Fortinet is a multinational security company based in Sunnyvale, California. It creates and sells cybersecurity solutions, which include hardware like firewalls as well as software and services like anti-virus protection, intrusion prevention systems, and endpoint security components.
"As of at least May 2021, an APT actor group almost certainly exploited a Fortigate appliance to access a web-server hosting the domain for a U.S. municipal government," the FBI's Cyber Division said in a TLP:WHITE flash alert published on 27th May.
The advanced persistent threat (APT) actors moved laterally around the network after gaining access to the local government organization's server, creating new domain controller, server, and workstation user identities that looked exactly like existing ones. On compromised systems, attackers linked to this ongoing APT harmful activity have created 'WADGUtilityAccount' and 'elie' accounts, according to the FBI.
This APT organization will most likely utilize this access to capture and exfiltrate data from the victims' network, according to the FBI. "The APT actors are actively targeting a broad range of victims across multiple sectors, indicating the activity is focused on exploiting vulnerabilities rather than targeted at specific sectors," the FBI added.
Last month, the FBI and the CISA issued a warning about state-sponsored hacking groups gaining access to Fortinet equipment by exploiting FortiOS vulnerabilities CVE-2018-13379, CVE-2020-12812, and CVE-2019-5591. The threat actors are also scanning for CVE-2018-13379 vulnerable devices on ports 4443, 8443, and 10443, and enumerating servers that haven't been patched against CVE-2020-12812 and CVE-2019-5591.

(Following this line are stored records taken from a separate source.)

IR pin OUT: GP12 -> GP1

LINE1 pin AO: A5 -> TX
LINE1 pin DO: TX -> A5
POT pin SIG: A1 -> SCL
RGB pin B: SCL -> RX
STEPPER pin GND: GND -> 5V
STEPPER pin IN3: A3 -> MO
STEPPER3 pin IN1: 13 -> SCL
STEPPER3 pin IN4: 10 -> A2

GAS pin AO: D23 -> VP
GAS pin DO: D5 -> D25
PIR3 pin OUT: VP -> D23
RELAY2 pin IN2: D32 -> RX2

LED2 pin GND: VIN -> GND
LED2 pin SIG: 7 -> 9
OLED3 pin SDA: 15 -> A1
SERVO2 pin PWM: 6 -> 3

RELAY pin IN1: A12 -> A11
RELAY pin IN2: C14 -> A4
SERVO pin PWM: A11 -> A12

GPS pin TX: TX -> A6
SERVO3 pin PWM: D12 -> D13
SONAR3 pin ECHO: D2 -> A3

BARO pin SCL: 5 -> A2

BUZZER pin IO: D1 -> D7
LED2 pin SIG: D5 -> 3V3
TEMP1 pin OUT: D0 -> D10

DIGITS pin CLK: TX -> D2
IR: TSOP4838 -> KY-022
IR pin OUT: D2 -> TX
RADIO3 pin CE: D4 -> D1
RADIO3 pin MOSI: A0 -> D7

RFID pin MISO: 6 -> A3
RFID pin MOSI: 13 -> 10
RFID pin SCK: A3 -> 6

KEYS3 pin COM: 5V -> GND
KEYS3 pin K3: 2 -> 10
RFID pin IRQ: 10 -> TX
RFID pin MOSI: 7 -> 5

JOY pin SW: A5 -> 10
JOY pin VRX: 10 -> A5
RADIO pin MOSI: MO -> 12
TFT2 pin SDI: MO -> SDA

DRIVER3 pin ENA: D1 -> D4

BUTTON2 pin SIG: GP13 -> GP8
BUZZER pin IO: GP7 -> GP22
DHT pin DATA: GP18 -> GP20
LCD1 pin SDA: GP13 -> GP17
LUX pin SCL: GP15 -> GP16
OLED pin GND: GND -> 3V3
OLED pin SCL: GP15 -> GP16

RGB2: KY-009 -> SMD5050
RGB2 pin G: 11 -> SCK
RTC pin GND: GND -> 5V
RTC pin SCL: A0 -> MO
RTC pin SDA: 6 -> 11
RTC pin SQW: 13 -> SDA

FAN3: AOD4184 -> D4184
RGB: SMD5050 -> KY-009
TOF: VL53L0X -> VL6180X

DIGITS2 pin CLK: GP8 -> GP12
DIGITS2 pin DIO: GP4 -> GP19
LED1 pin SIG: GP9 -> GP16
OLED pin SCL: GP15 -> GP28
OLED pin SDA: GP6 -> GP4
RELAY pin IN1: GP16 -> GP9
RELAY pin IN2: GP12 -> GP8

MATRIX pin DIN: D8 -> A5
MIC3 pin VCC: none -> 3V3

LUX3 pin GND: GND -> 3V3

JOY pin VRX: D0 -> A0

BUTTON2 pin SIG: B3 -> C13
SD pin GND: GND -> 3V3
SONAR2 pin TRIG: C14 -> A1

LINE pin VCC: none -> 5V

Once they've gained access to a vulnerable server, they'll use it in subsequent attacks aimed at critical infrastructure networks. "APT actors may use other CVEs or common exploitation techniques—such as spear-phishing—to gain access to critical infrastructure networks to pre-position for follow-on attacks," the two federal agencies said.
"APT actors have historically exploited critical vulnerabilities to conduct distributed denial-of-service (DDoS) attacks, ransomware attacks, structured query language (SQL) injection attacks, spear-phishing campaigns, website defacements, and disinformation campaigns." They further told.